=== EXERCISE GOAL ===
Write out these lines word for word, beginning at the line that contains "ипотеку в период" and stopping after the line that contains "dan Manfaatnya".

[[ GIVEN DATA open ]]

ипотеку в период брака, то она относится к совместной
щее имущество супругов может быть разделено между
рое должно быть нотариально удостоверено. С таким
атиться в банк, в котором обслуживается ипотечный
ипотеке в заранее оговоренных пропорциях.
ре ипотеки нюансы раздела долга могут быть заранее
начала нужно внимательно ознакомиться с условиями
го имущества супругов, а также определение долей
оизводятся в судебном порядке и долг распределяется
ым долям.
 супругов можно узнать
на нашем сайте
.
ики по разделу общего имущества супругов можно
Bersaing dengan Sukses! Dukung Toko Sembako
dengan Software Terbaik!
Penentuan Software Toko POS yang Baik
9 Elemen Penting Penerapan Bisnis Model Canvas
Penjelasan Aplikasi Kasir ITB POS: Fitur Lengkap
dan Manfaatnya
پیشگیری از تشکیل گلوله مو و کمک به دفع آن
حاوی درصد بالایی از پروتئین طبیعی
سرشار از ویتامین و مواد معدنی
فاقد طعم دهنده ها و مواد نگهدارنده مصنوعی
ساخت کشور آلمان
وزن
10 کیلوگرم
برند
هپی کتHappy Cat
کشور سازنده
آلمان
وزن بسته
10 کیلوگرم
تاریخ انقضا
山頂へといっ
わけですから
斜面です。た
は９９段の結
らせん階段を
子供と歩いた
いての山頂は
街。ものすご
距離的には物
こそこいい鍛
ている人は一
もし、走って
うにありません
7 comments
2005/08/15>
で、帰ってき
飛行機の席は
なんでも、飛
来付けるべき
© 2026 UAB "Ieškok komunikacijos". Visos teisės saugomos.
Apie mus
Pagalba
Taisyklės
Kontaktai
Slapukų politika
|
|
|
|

[[ GIVEN DATA closed ]]
[[ GIVEN DATA open ]]

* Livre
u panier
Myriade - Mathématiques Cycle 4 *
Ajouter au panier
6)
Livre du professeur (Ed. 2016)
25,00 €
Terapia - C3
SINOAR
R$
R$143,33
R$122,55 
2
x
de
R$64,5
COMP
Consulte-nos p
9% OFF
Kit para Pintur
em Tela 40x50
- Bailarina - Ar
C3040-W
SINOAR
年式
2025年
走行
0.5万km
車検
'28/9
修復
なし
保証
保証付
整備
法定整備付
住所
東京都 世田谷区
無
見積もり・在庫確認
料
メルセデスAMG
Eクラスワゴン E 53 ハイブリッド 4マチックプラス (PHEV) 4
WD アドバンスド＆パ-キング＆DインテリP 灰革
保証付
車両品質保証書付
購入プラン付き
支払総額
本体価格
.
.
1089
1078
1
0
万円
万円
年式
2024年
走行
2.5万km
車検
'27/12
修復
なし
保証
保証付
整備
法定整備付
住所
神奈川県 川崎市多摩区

[[ GIVEN DATA closed ]]
[[ GIVEN DATA open ]]

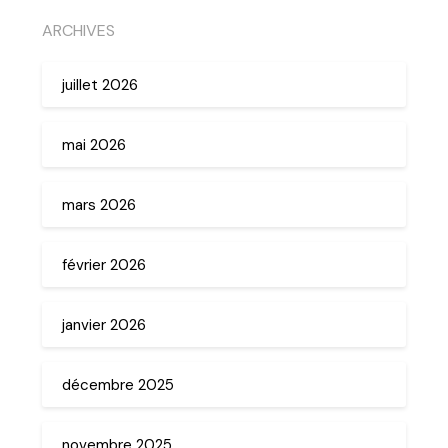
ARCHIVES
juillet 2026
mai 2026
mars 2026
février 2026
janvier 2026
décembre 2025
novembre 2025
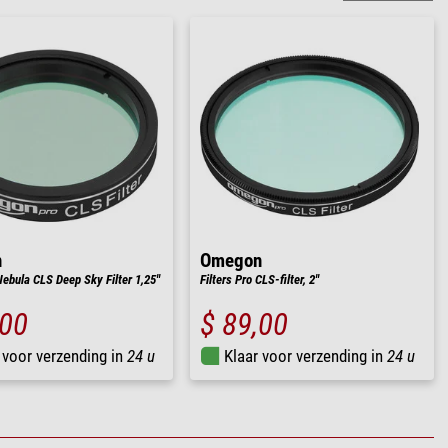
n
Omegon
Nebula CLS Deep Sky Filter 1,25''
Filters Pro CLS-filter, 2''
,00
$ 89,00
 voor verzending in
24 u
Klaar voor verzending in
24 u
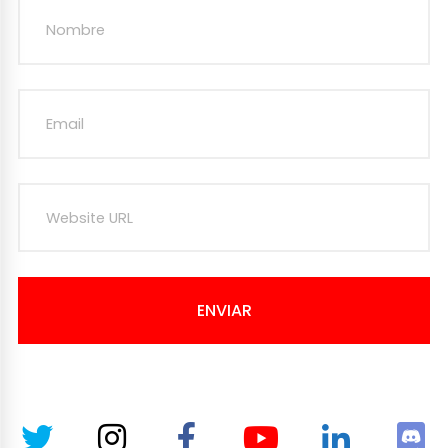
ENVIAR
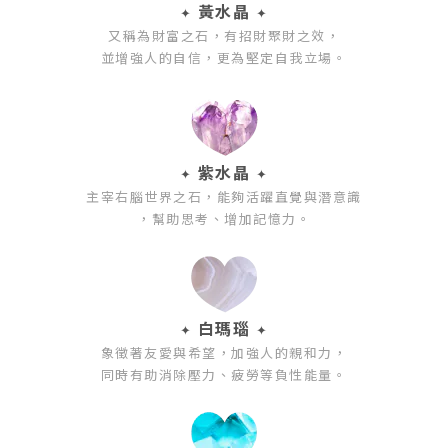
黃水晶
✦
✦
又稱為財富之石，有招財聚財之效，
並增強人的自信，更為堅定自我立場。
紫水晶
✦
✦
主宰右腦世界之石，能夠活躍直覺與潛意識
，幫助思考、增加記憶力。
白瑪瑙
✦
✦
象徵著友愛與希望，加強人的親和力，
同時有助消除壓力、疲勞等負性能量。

[[ GIVEN DATA closed ]]

=== PROBLEM SOLUTION ===
ипотеку в период брака, то она относится к совместной
щее имущество супругов может быть разделено между
рое должно быть нотариально удостоверено. С таким
атиться в банк, в котором обслуживается ипотечный
ипотеке в заранее оговоренных пропорциях.
ре ипотеки нюансы раздела долга могут быть заранее
начала нужно внимательно ознакомиться с условиями
го имущества супругов, а также определение долей
оизводятся в судебном порядке и долг распределяется
ым долям.
 супругов можно узнать
на нашем сайте
.
ики по разделу общего имущества супругов можно
Bersaing dengan Sukses! Dukung Toko Sembako
dengan Software Terbaik!
Penentuan Software Toko POS yang Baik
9 Elemen Penting Penerapan Bisnis Model Canvas
Penjelasan Aplikasi Kasir ITB POS: Fitur Lengkap
dan Manfaatnya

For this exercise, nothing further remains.